9. Ownership and Risk
9.1 The risk in Goods shall pass to the Buyer upon delivery of the Goods or upon the Goods being appropriated to the Buyer but kept at the Seller’s premises at the Buyer’s request.
9.2 The Seller remains the owner of the Goods affected by the Contract until the Seller has been paid in full for such Goods.
9.3 The Buyer shall inspect the Goods immediately upon receipt and shall notify the Seller within a reasonable time of delivery if the Goods are damaged or do not comply with any of the Contract.
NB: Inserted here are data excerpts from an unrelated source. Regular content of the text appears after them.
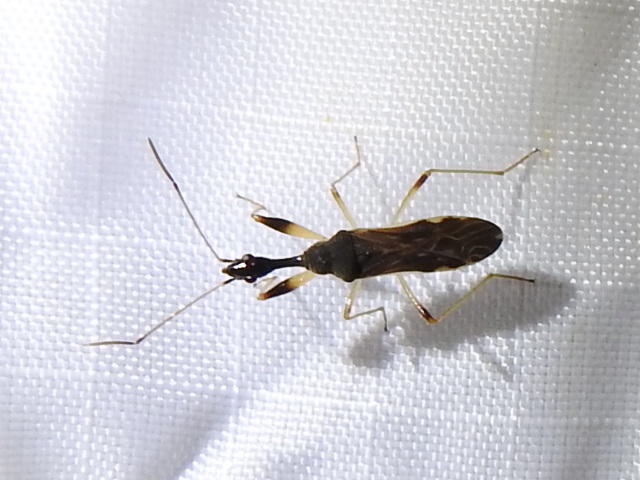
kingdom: Animalia
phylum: Arthropoda
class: Insecta
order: Hemiptera
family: Rhyparochromidae
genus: Myodocha
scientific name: Myodocha serripes
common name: Long-necked seed bug
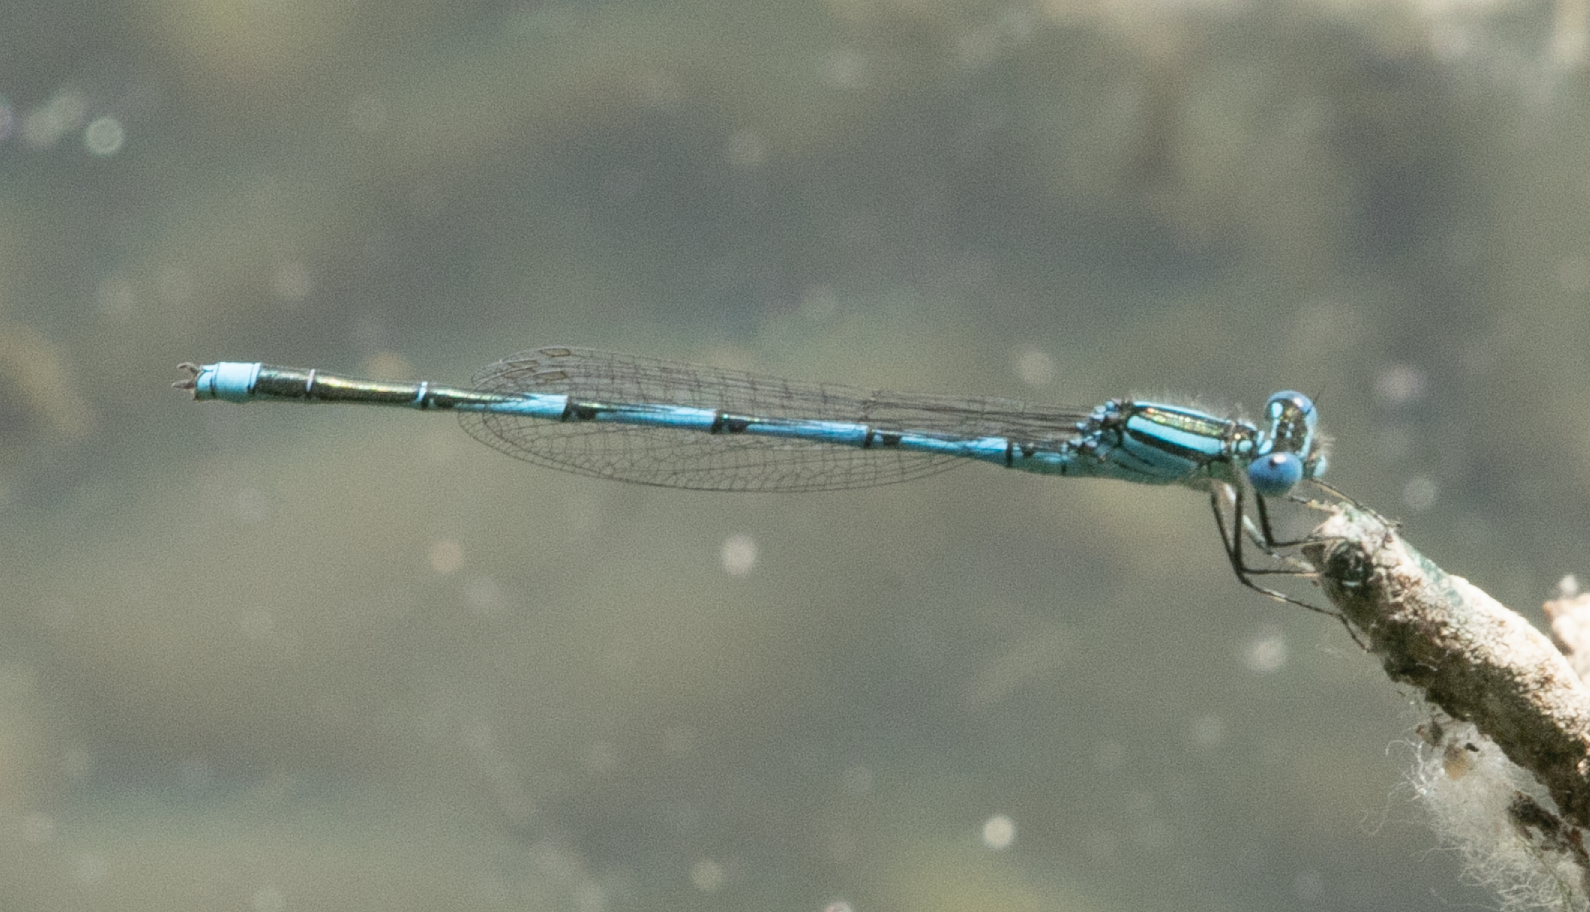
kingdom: Animalia
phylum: Arthropoda
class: Insecta
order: Odonata
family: Coenagrionidae
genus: Erythromma
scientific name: Erythromma lindenii
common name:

If the Buyer fails to do this he is deemed to have accepted the Goods.
9.4 Any Goods in respect of which any claim of defect or damage is made shall be preserved by the Buyer intact together with the original packing at the Buyer’s risk and either_a) retained by the Buyer for a reasonable period to enable the Seller or its agent to inspect or Collect the Goods or_b) at the Seller’s option returned by the Buyer to the Seller who will refund the cost of postage and packing to the Buyer if the Goods are in fact defective.
10. Cancellation and Returns
10.1 If it is agreed that the goods are to be returned: -_a) A Goods Return number obtained from the Seller must be clearly shown on the returned parcels. _b) The Buyer will be liable cost of remedying any damage to the Goods returned where such damage has, in the opinion of the Seller, been caused by the Goods being inadequately packaged by the Buyer or through the Buyer’s fault. _c) The Seller reserves the right to make a handling and restocking charge of 25% on Goods, which are returned if they were ordered in error or are no longer required.
11.1 Any notice required or permitted to be given by either party to the other under these Conditions shall be in Writing addressed to that other party at its registered office or principal place of business or such other address as may at the relevant time have been notified pursuant to this provision to the party giving the notice.
11.2 No waiver by the Seller of any breach of the Contract by the Buyer shall be considered as a waiver of any subsequent breach of the same or any other provision.
11.3 If any provision of these Conditions is held by any competent authority to be invalid or unenforceable in whole or in part the validity of the other provisions of these Conditions and the remainder of the provision in question shall not be affected.
11.4 The Contract shall be governed by the laws of England, and the Buyer agrees to submit to the non-exclusive jurisdiction of the English courts.